**Consigne**.
Dans le passage sur les soins à domicile du Wehntal, quels domaines d'activité des professionnels appelés à faire part de leurs observations sont cités ?

**Passage proposé**.
Afin de déceler les « cas non manifestes » de handicap visuel, l’organisme de soins à domicile du Wehntal mise énormément sur l’échange d’informations et d’observations entre les membres de l’équipe responsable de la prise en charge du patient. « Lorsque l’un de ses membres suspecte qu’une personne n’entend ou ne voit pas bien, il en informe l’équipe lors de sa réunion. Les autres professionnels en contact avec cette personne sont consultés. Tous les professionnels impliqués – dans les soins, l’aide à domicile et ménagère – sont appelés à faire part de leurs observations », recommande Conny Spiess.

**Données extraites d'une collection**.

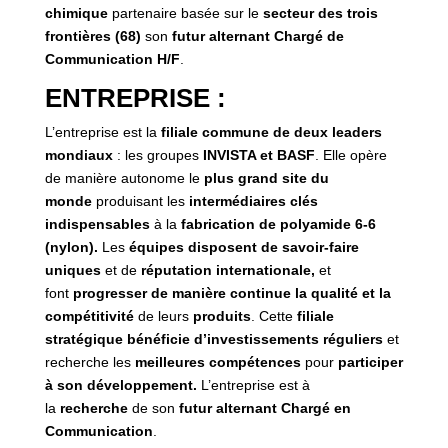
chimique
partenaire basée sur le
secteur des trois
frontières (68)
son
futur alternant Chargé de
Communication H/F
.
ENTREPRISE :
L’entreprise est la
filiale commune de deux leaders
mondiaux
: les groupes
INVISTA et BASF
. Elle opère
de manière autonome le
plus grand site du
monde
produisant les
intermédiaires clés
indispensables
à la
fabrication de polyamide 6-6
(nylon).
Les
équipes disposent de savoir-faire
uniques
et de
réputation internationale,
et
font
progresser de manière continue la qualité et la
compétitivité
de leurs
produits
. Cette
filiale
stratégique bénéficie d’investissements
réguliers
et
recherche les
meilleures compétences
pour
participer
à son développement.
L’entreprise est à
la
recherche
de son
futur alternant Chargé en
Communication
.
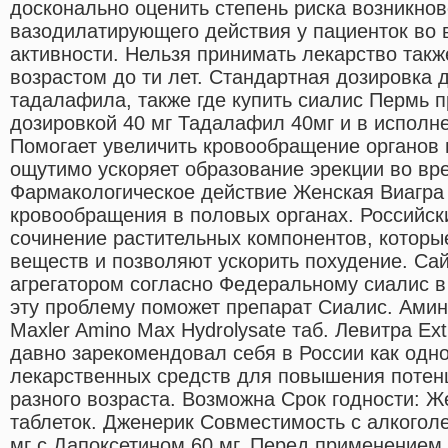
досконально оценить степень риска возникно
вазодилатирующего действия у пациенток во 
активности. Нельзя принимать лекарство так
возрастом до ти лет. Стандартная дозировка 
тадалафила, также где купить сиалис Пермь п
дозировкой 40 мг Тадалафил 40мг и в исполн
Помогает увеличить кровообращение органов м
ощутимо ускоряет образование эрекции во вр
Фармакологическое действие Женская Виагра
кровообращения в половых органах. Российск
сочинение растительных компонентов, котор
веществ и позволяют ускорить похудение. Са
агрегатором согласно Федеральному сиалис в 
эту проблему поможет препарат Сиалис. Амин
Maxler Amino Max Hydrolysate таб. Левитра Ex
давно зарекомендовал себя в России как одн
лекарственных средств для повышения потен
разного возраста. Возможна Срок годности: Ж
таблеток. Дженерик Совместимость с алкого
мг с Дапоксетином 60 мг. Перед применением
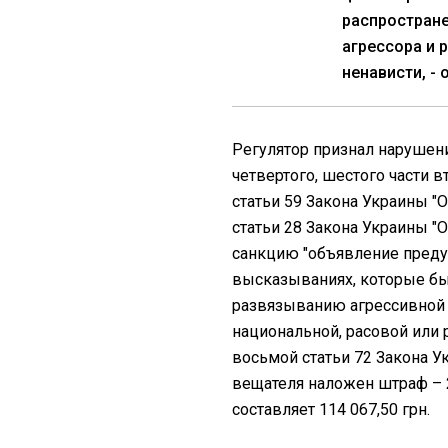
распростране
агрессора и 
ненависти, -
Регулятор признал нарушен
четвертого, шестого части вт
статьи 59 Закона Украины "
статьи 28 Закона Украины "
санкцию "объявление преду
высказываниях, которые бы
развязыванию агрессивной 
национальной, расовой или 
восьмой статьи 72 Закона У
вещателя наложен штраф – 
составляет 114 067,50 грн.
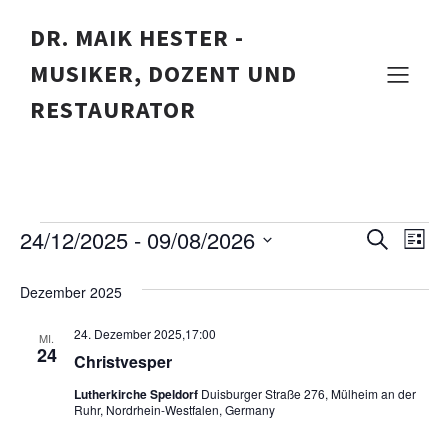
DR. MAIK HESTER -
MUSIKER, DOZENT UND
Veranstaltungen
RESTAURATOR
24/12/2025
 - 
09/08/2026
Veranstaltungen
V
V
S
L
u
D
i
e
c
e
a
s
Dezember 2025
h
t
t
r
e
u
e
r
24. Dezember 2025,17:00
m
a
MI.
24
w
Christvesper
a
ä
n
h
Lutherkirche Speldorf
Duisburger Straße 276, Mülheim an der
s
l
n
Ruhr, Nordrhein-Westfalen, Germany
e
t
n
==
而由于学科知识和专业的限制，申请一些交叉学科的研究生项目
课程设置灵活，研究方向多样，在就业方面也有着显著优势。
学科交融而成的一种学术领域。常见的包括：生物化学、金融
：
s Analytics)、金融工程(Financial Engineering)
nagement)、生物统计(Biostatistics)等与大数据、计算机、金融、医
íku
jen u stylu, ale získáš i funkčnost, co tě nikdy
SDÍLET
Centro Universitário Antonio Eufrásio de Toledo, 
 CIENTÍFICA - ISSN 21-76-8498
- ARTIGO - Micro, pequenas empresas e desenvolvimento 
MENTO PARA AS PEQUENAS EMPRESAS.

**Votre réponse**.
- les soins
- l'aide à domicile
- l'aide ménagère